One of the first uses of inflatable packers was while cementing during the well construction phase. The inflatable element was mounted on casing and used as a base for secondary or off-bottom cement jobs. This is still a common use of inflatable tools. During a well’s producing life, inflatable tools are often used while servicing a well, when a downhole restriction is present that excludes the use of a mechanical bridge plug or packer. For example, inflatable elements can be passed through production tubing on wireline to perform a plug-back, or they can be used with coiled tubing to perform a thru-tubing squeeze job. The thru-tubing operation is preferable; otherwise, operators have to kill the well to perform an intervention. Inflatable tools are also well-suited for use in open-hole barefoot completions, when well testing or water shutoff is required. For offshore wells, where section milling is often needed during P&A operations, inflatable tools are ideal.
WHAT IS AN INFLATABLE TOOL?
The critical component of any inflatable tool is the inflation element. The basic components of an inflation element are the inner bladder, the support structure, and the elastomer cover. The inner bladder expands and contains the inflation fluid. Outside of the inner bladder is the reinforcement or support structure, which can be made of cable, stainless steel slats, or a combination of the two.
Outside the support structure is the elastomer cover, which creates the hydraulic seal. The choice of which of the two reinforcement designs to use – a weave support made of cable or a stainless steel slat support – depends on the application. The inflation element with the weave reinforcement is best-suited for open-hole applications, where its exceptional multi-set capability and easy conformance to irregular borehole shapes offer a distinct advantage.
For cased-hole applications, the stainless steel slat reinforcement is preferred, because a portion of the fortification can be exposed to achieve anchoring. The element is anchored through the friction force generated in the contact area of the exposed slats, once the internal inflation pressure is applied.
The inflation element’s expansion ratio is determined by the inflation element type and the well conditions. The weave elements have an expansion ratio of 2:1, which means a 4?-in. OD element can inflate to 8?-in. The slat element can achieve an expansion ratio of 3:1, so that a 21/8-in. OD element can inflate to 63/8-in. The differential pressure rating of an inflation element is dependent on two main factors: the expansion ratio and the temperature at the setting depth. As expansion ratio and temperature increase, the differential pressure rating decreases.
The choice among the different sizes of inflation elements depends on the type of tool. For service tools, inflation elements start at 1.69 in. and go up to 15-in. For casing annulus packers (packers manufactured onto casing), the sizes start at 23/8-in. and go up to 30-in. The type of application determines the type of tool that the inflation element is placed on.

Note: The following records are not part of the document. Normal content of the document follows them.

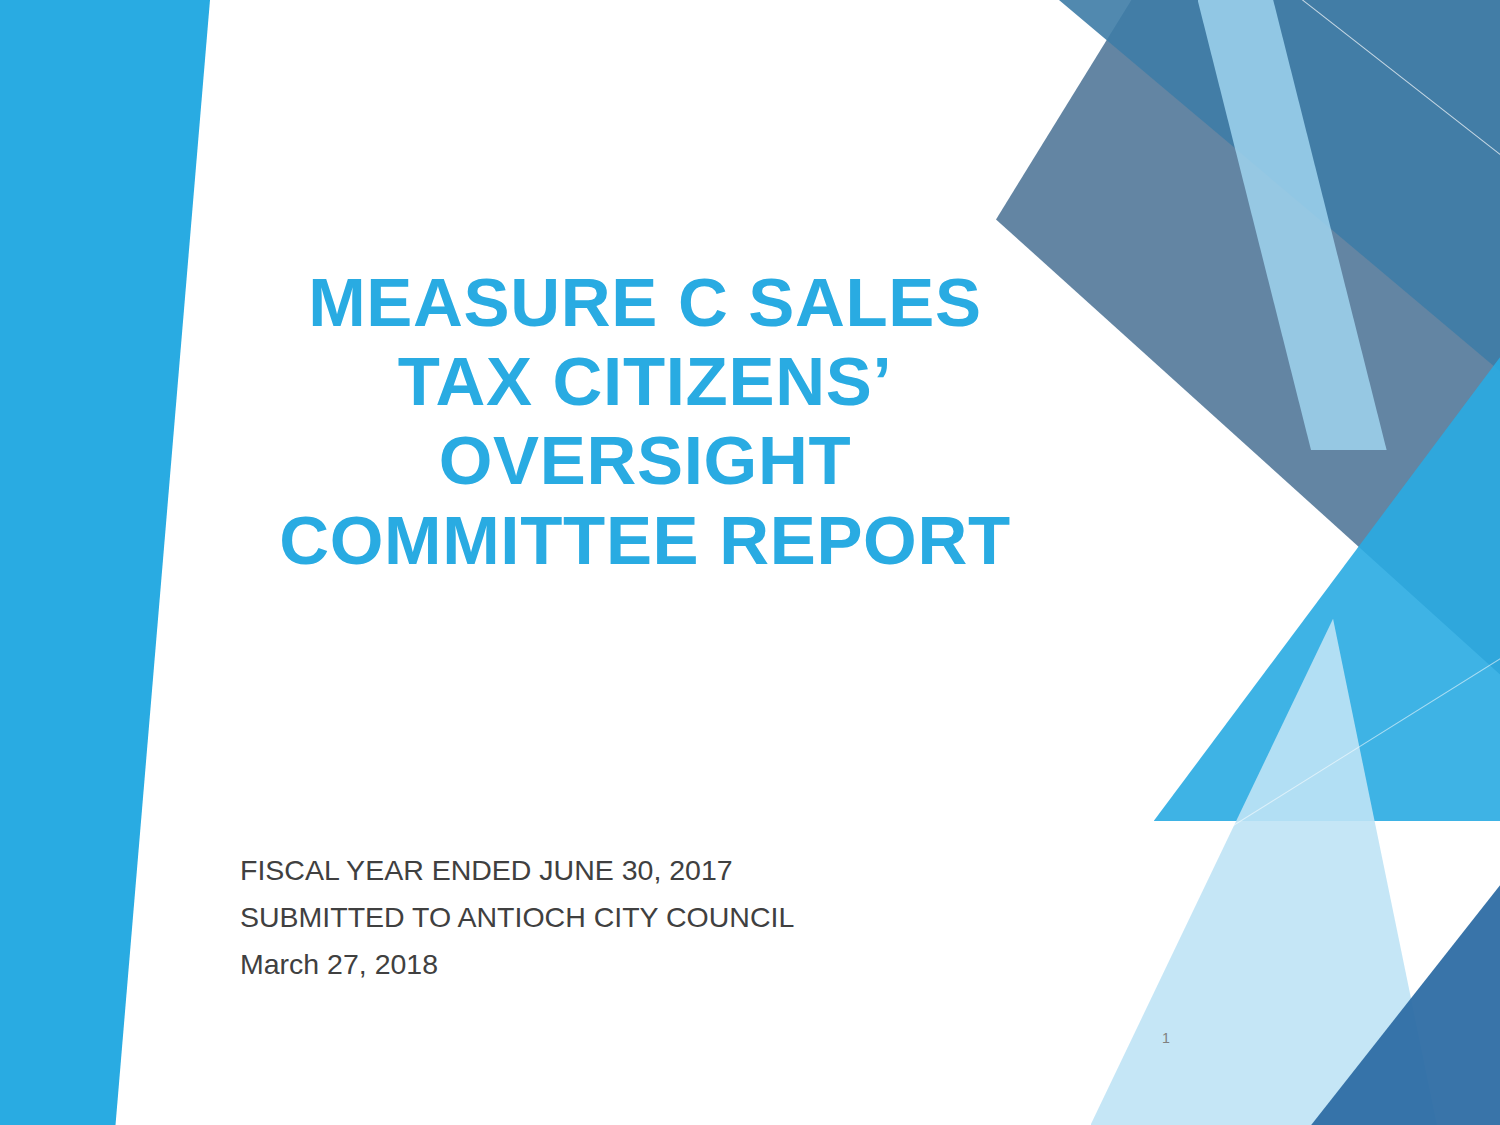MEASURE C SALES TAX CITIZENS’ OVERSIGHT COMMITTEE REPORT
FISCAL YEAR ENDED JUNE 30, 2017
SUBMITTED TO ANTIOCH CITY COUNCIL
March 27, 2018
1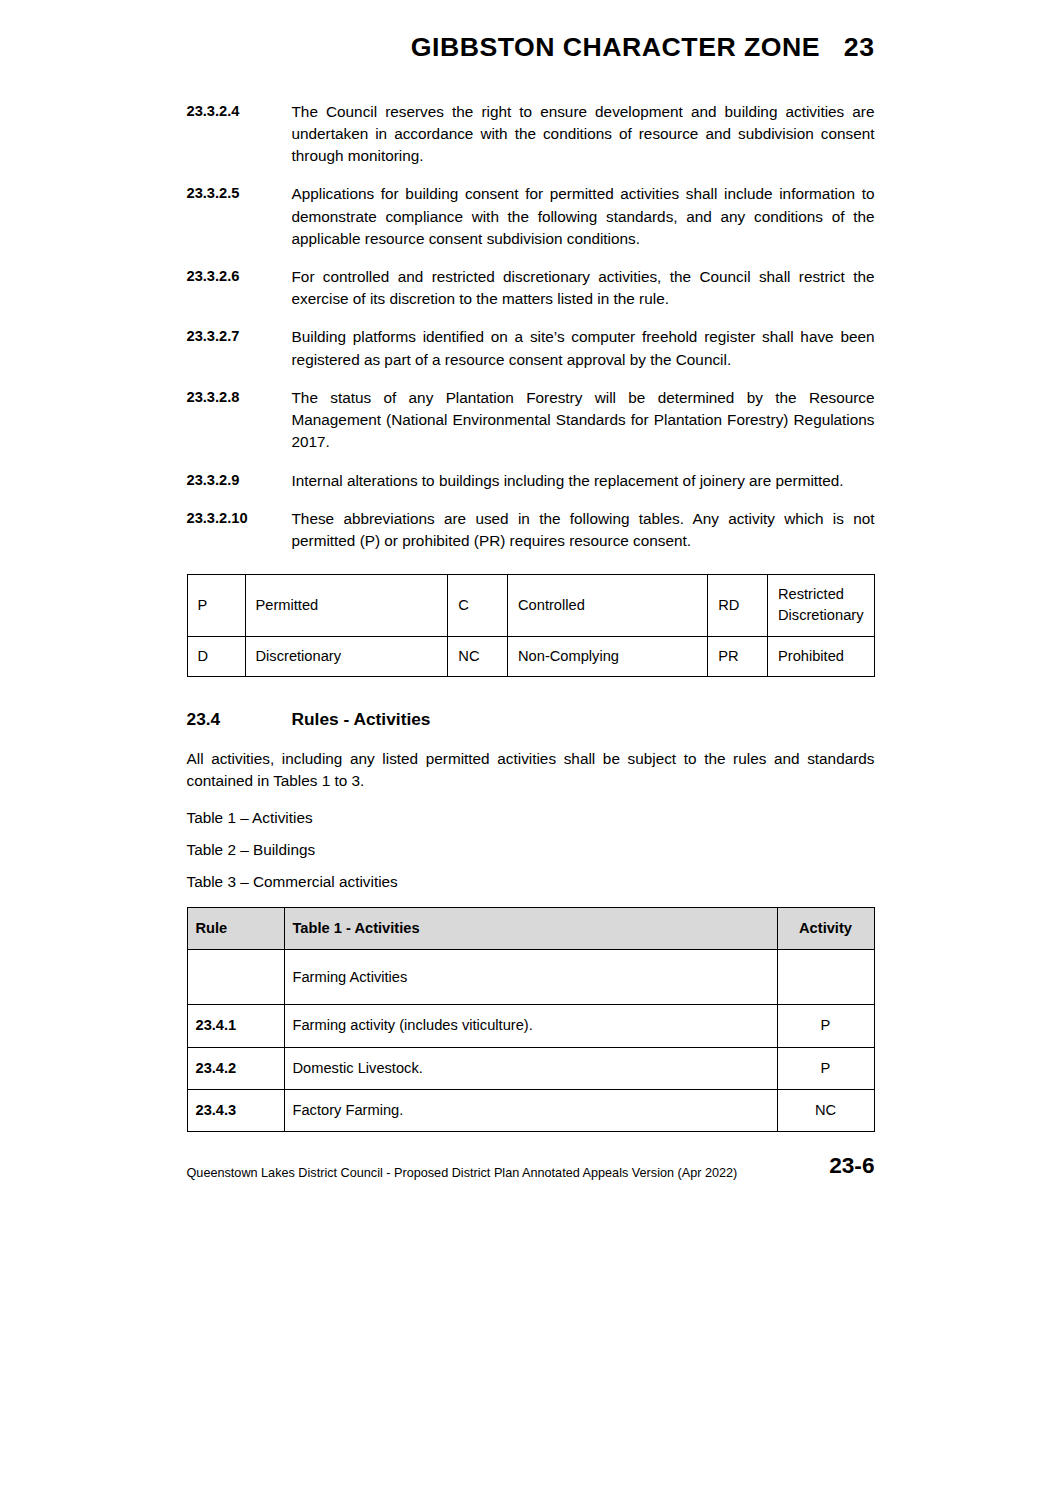GIBBSTON CHARACTER ZONE 23
23.3.2.4
The Council reserves the right to ensure development and building activities are undertaken in accordance with the conditions of resource and subdivision consent through monitoring.
23.3.2.5
Applications for building consent for permitted activities shall include information to demonstrate compliance with the following standards, and any conditions of the applicable resource consent subdivision conditions.
23.3.2.6
For controlled and restricted discretionary activities, the Council shall restrict the exercise of its discretion to the matters listed in the rule.
23.3.2.7
Building platforms identified on a site’s computer freehold register shall have been registered as part of a resource consent approval by the Council.
23.3.2.8
The status of any Plantation Forestry will be determined by the Resource Management (National Environmental Standards for Plantation Forestry) Regulations 2017.
23.3.2.9
Internal alterations to buildings including the replacement of joinery are permitted.
23.3.2.10
These abbreviations are used in the following tables. Any activity which is not permitted (P) or prohibited (PR) requires resource consent.
| P | Permitted | C | Controlled | RD | Restricted Discretionary |
| D | Discretionary | NC | Non-Complying | PR | Prohibited |
23.4 Rules - Activities
All activities, including any listed permitted activities shall be subject to the rules and standards contained in Tables 1 to 3.
Table 1 – Activities
Table 2 – Buildings
Table 3 – Commercial activities
| Rule | Table 1 - Activities | Activity |
| --- | --- | --- |
| | Farming Activities | |
| 23.4.1 | Farming activity (includes viticulture). | P |
| 23.4.2 | Domestic Livestock. | P |
| 23.4.3 | Factory Farming. | NC |
Queenstown Lakes District Council - Proposed District Plan Annotated Appeals Version (Apr 2022)
23-6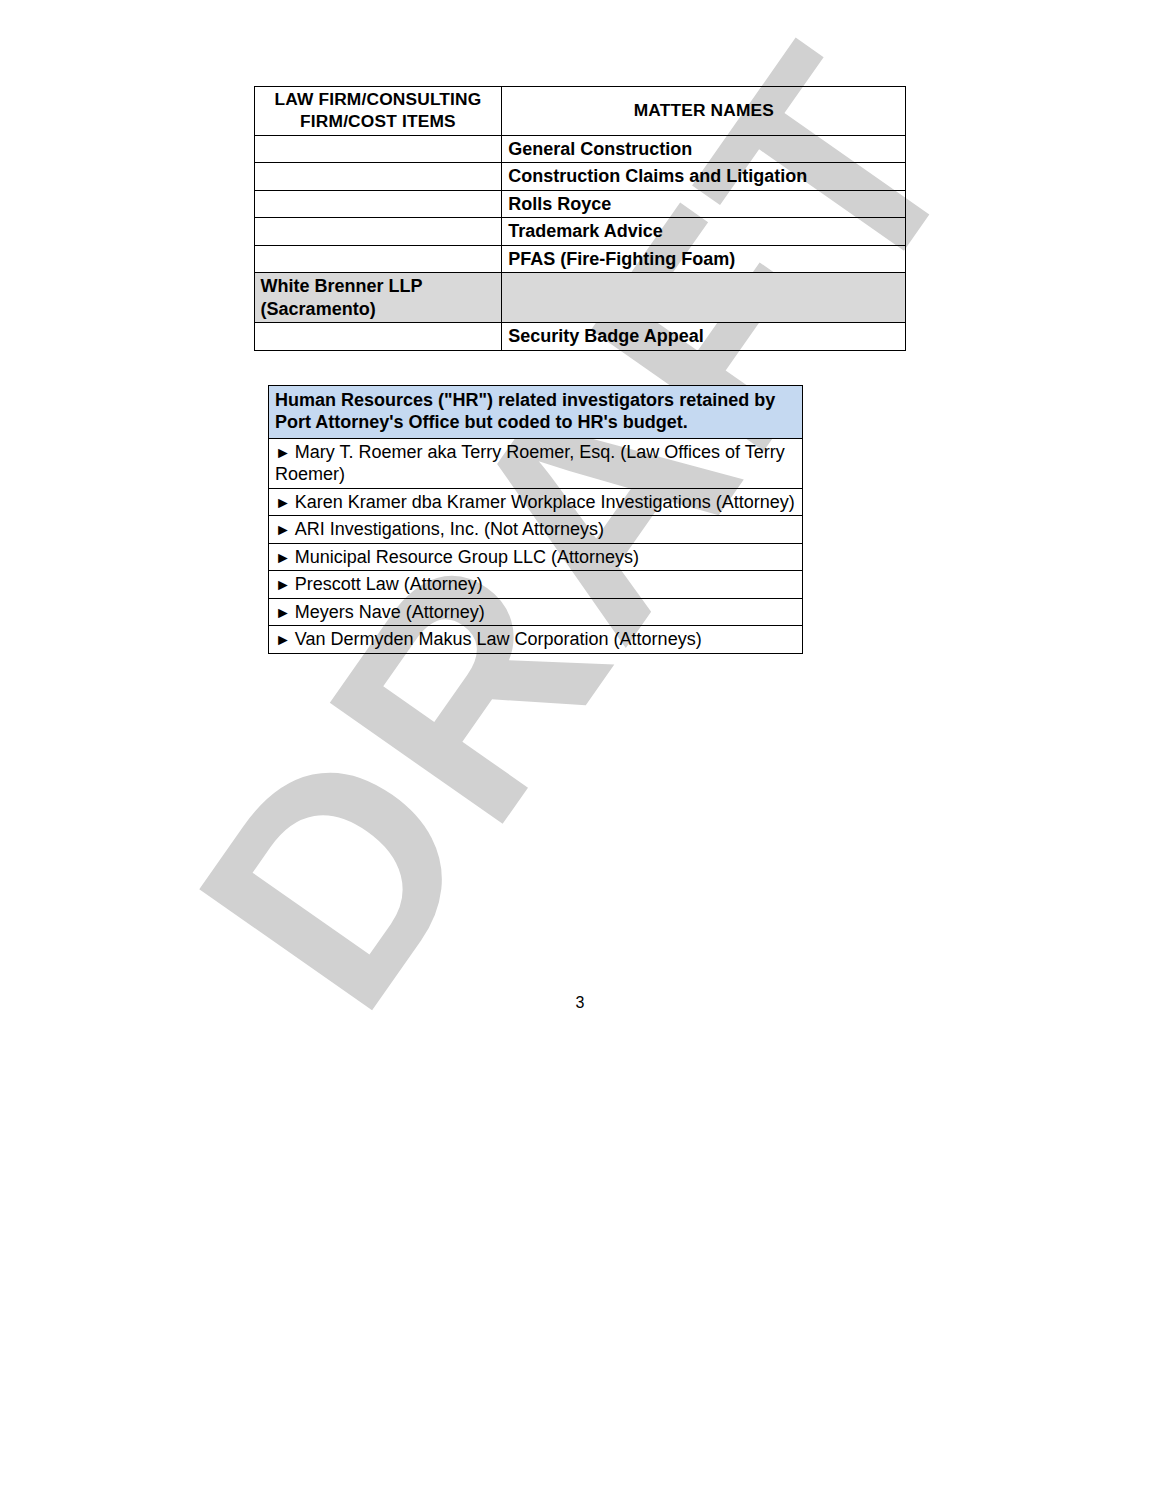DRAFT
| LAW FIRM/CONSULTING FIRM/COST ITEMS | MATTER NAMES |
| --- | --- |
| | General Construction |
| | Construction Claims and Litigation |
| | Rolls Royce |
| | Trademark Advice |
| | PFAS (Fire-Fighting Foam) |
| White Brenner LLP (Sacramento) | |
| | Security Badge Appeal |
| Human Resources ("HR") related investigators retained by Port Attorney's Office but coded to HR's budget. |
| ► Mary T. Roemer aka Terry Roemer, Esq. (Law Offices of Terry Roemer) |
| ► Karen Kramer dba Kramer Workplace Investigations (Attorney) |
| ► ARI Investigations, Inc. (Not Attorneys) |
| ► Municipal Resource Group LLC (Attorneys) |
| ► Prescott Law (Attorney) |
| ► Meyers Nave (Attorney) |
| ► Van Dermyden Makus Law Corporation (Attorneys) |
3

The basic service tool components are a control sub equipped with an inflation mechanism, a packer mandrel, the inflation element, and a release mechanism to unset the packer if retrieval is required. The inflation mechanism is designed with different options, depending on the deployment method and application. For example, wireline deployment versus drill pipe or coiled tubing, application requirements for a single set versus multiple sets, and vertical or deviated (including horizontal) well geometry.
For most single-set bridge plug applications, a ball is used to initiate inflation by landing on a ball seat inside the control sub. Once the ball is on seat, fluid is diverted into the inflation element. When the designed inflation pressure for an application is reached, the inflation mechanism will lock in the inflation pressure. To release from the set bridge plug, a hydraulic or mechanical release mechanism can be used, depending on the deployment method.
For applications that require pumping through the tool, a packer configuration is used. The basic components are the same as in the bridge plug, but there are more options available for the inflation mechanism. A ball can be dropped in instances where the packer is required to be set only once, such as for a cement squeeze job. For multi-set operations, an auto piston device is available, where no ball is required. Operators simply apply pressure to the tubing, which causes the packer to inflate. Once the inflation element is set, slacking off weight on the device will lock in the pressure and allow flow to resume through the tool. This type of configuration is common when treating with acids or solvents, with a fluid control device run above the packer.
A straddle is created by adding a lower packer, Fig. 3. Two packers can be run together, separated by tubing with perforated pup joints, to allow selective isolation pumping into a formation or flow testing a formation. The packer spacing can be as close as 10 ft apart, or as far as hundreds of feet apart, if required for the application. Single-set options in straddles also can be configured, if a scab liner is required to shut off water flow.
Inflatable service tools can be deployed on drill pipe, tubing, coiled tubing, or wireline/slickline. The tool configuration chosen is based on the conveyance method. For applications where deployment is on wireline or slickline, a battery-operated inflation tool is run to inflate and set the plug or packer. This method is attractive due to its low cost, compared with using a rig or a coiled tubing unit. For single-well offshore platforms, running on a slick line may be the only option, because of limited deck space.